Print the listing in its entirety and exactly, leaving out images.
(Data for this task Opens)
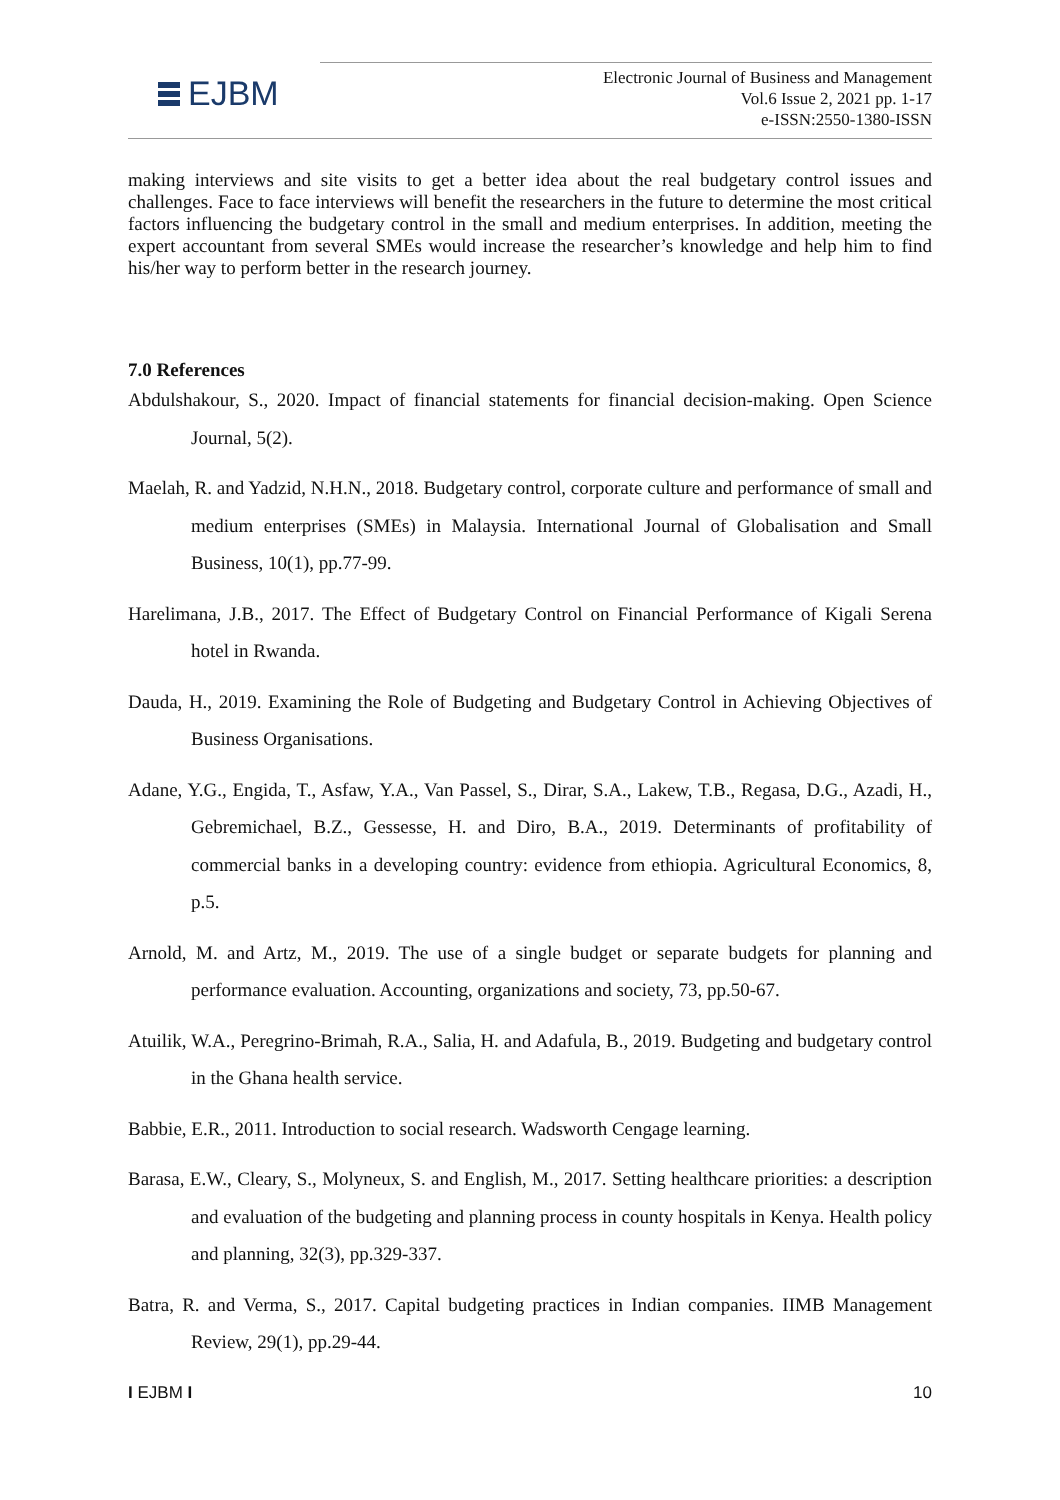EJBM
Electronic Journal of Business and Management
Vol.6 Issue 2, 2021 pp. 1-17
e-ISSN:2550-1380-ISSN
making interviews and site visits to get a better idea about the real budgetary control issues and challenges. Face to face interviews will benefit the researchers in the future to determine the most critical factors influencing the budgetary control in the small and medium enterprises. In addition, meeting the expert accountant from several SMEs would increase the researcher’s knowledge and help him to find his/her way to perform better in the research journey.
7.0 References
Abdulshakour, S., 2020. Impact of financial statements for financial decision-making. Open Science Journal, 5(2).
Maelah, R. and Yadzid, N.H.N., 2018. Budgetary control, corporate culture and performance of small and medium enterprises (SMEs) in Malaysia. International Journal of Globalisation and Small Business, 10(1), pp.77-99.
Harelimana, J.B., 2017. The Effect of Budgetary Control on Financial Performance of Kigali Serena hotel in Rwanda.
Dauda, H., 2019. Examining the Role of Budgeting and Budgetary Control in Achieving Objectives of Business Organisations.
Adane, Y.G., Engida, T., Asfaw, Y.A., Van Passel, S., Dirar, S.A., Lakew, T.B., Regasa, D.G., Azadi, H., Gebremichael, B.Z., Gessesse, H. and Diro, B.A., 2019. Determinants of profitability of commercial banks in a developing country: evidence from ethiopia. Agricultural Economics, 8, p.5.
Arnold, M. and Artz, M., 2019. The use of a single budget or separate budgets for planning and performance evaluation. Accounting, organizations and society, 73, pp.50-67.
Atuilik, W.A., Peregrino-Brimah, R.A., Salia, H. and Adafula, B., 2019. Budgeting and budgetary control in the Ghana health service.
Babbie, E.R., 2011. Introduction to social research. Wadsworth Cengage learning.
Barasa, E.W., Cleary, S., Molyneux, S. and English, M., 2017. Setting healthcare priorities: a description and evaluation of the budgeting and planning process in county hospitals in Kenya. Health policy and planning, 32(3), pp.329-337.
Batra, R. and Verma, S., 2017. Capital budgeting practices in Indian companies. IIMB Management Review, 29(1), pp.29-44.
I EJBM I 10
(Data for this task Closes)
Answer to the problem:
EJBM
Electronic Journal of Business and Management
Vol.6 Issue 2, 2021 pp. 1-17
e-ISSN:2550-1380-ISSN
making interviews and site visits to get a better idea about the real budgetary control issues and challenges. Face to face interviews will benefit the researchers in the future to determine the most critical factors influencing the budgetary control in the small and medium enterprises. In addition, meeting the expert accountant from several SMEs would increase the researcher’s knowledge and help him to find his/her way to perform better in the research journey.
7.0 References
Abdulshakour, S., 2020. Impact of financial statements for financial decision-making. Open Science Journal, 5(2).
Maelah, R. and Yadzid, N.H.N., 2018. Budgetary control, corporate culture and performance of small and medium enterprises (SMEs) in Malaysia. International Journal of Globalisation and Small Business, 10(1), pp.77-99.
Harelimana, J.B., 2017. The Effect of Budgetary Control on Financial Performance of Kigali Serena hotel in Rwanda.
Dauda, H., 2019. Examining the Role of Budgeting and Budgetary Control in Achieving Objectives of Business Organisations.
Adane, Y.G., Engida, T., Asfaw, Y.A., Van Passel, S., Dirar, S.A., Lakew, T.B., Regasa, D.G., Azadi, H., Gebremichael, B.Z., Gessesse, H. and Diro, B.A., 2019. Determinants of profitability of commercial banks in a developing country: evidence from ethiopia. Agricultural Economics, 8, p.5.
Arnold, M. and Artz, M., 2019. The use of a single budget or separate budgets for planning and performance evaluation. Accounting, organizations and society, 73, pp.50-67.
Atuilik, W.A., Peregrino-Brimah, R.A., Salia, H. and Adafula, B., 2019. Budgeting and budgetary control in the Ghana health service.
Babbie, E.R., 2011. Introduction to social research. Wadsworth Cengage learning.
Barasa, E.W., Cleary, S., Molyneux, S. and English, M., 2017. Setting healthcare priorities: a description and evaluation of the budgeting and planning process in county hospitals in Kenya. Health policy and planning, 32(3), pp.329-337.
Batra, R. and Verma, S., 2017. Capital budgeting practices in Indian companies. IIMB Management Review, 29(1), pp.29-44.
I EJBM I 10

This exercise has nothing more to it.